● **WHAT YOU NEED TO DO**
Using the data below, return word for word every line from the one holding "middle pip: (189, 721)" down to the one holding "thumb mcp: (105, 118)". Leave pictures out.

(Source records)
■ ■ ■ ■

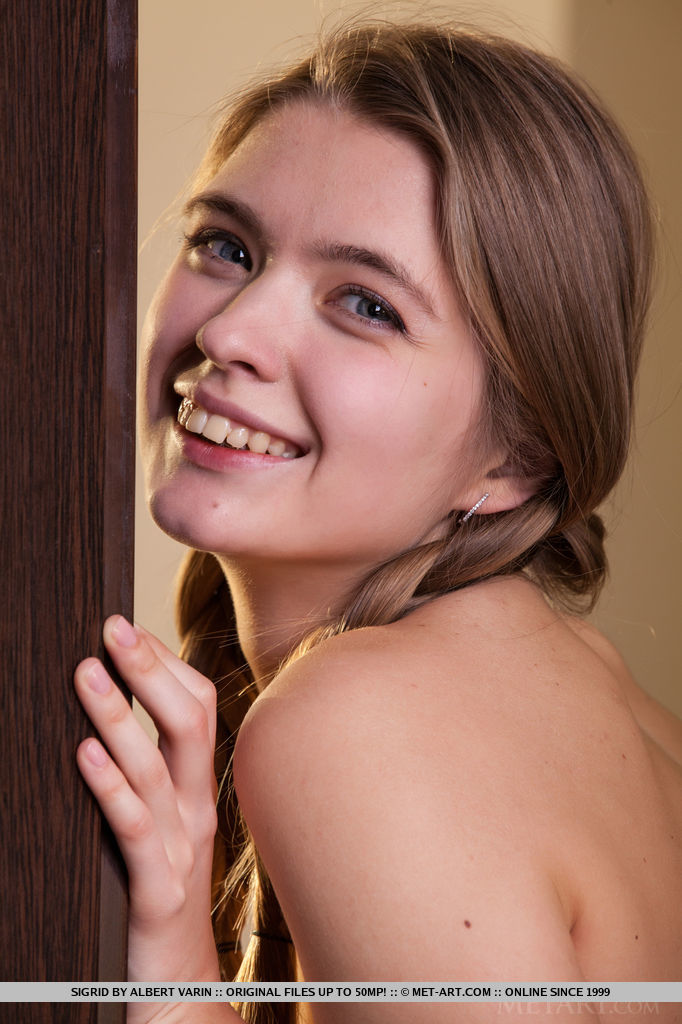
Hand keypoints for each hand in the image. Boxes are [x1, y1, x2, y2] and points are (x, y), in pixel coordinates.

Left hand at [74, 616, 220, 987]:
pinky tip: (84, 753)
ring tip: (85, 674)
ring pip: (156, 767)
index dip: (167, 661)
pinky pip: (134, 828)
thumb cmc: (160, 892)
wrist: (179, 986)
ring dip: (119, 715)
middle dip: (150, 669)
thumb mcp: (165, 823)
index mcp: (199, 787)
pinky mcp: (156, 889)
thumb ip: (152, 773)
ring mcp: (181, 847)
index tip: (128, 626)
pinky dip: (109, 786)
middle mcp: (198, 808)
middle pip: (189, 721)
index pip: (200, 704)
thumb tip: (112, 713)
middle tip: (112, 627)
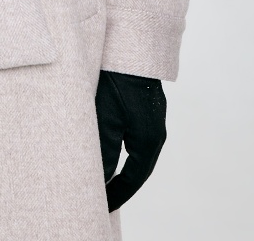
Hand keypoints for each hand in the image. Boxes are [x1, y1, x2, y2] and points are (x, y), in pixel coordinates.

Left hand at [94, 69, 166, 211]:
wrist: (130, 47)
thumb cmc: (116, 81)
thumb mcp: (105, 118)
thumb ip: (103, 152)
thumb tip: (99, 180)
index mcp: (148, 140)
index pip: (133, 178)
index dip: (117, 194)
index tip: (103, 206)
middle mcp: (155, 133)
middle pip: (139, 169)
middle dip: (122, 185)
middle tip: (104, 198)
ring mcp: (153, 120)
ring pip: (138, 154)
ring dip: (124, 168)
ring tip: (106, 180)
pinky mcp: (146, 109)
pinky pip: (137, 139)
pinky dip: (125, 152)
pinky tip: (113, 150)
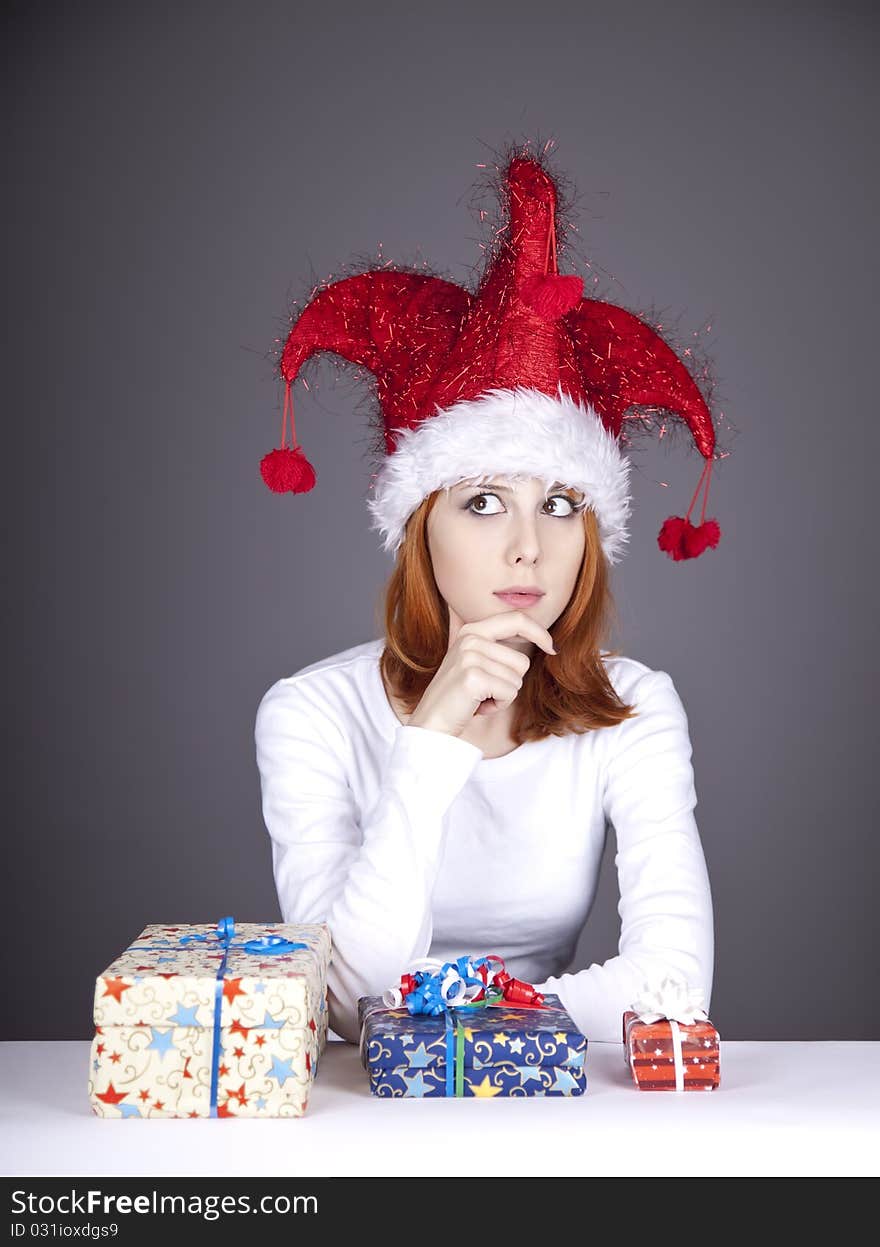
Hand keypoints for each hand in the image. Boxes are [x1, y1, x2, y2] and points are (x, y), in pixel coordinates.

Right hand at [407, 611, 555, 737]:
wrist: (431, 722)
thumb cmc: (460, 697)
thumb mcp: (476, 663)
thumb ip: (498, 648)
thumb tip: (542, 637)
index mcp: (471, 630)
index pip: (516, 619)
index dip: (539, 633)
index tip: (552, 648)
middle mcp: (470, 638)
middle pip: (522, 661)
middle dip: (511, 683)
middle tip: (485, 691)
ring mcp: (470, 656)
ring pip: (517, 679)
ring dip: (503, 696)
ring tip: (479, 698)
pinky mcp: (473, 677)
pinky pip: (509, 692)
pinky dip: (498, 705)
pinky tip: (477, 706)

■ ■ ■ ■

● **RESPONSE**
middle pip: (189, 721)
index pip: (200, 704)
thumb tip: (112, 713)
middle tip: (112, 627)
Hand keypoints for each hand in the image. Boxes are [x1, y1, x2, y2] and points are (x, y), in pixel coordinates.

Left hand at [94, 69, 166, 211]:
wrist: (130, 47)
thumb cmc: (116, 81)
thumb mcp: (105, 118)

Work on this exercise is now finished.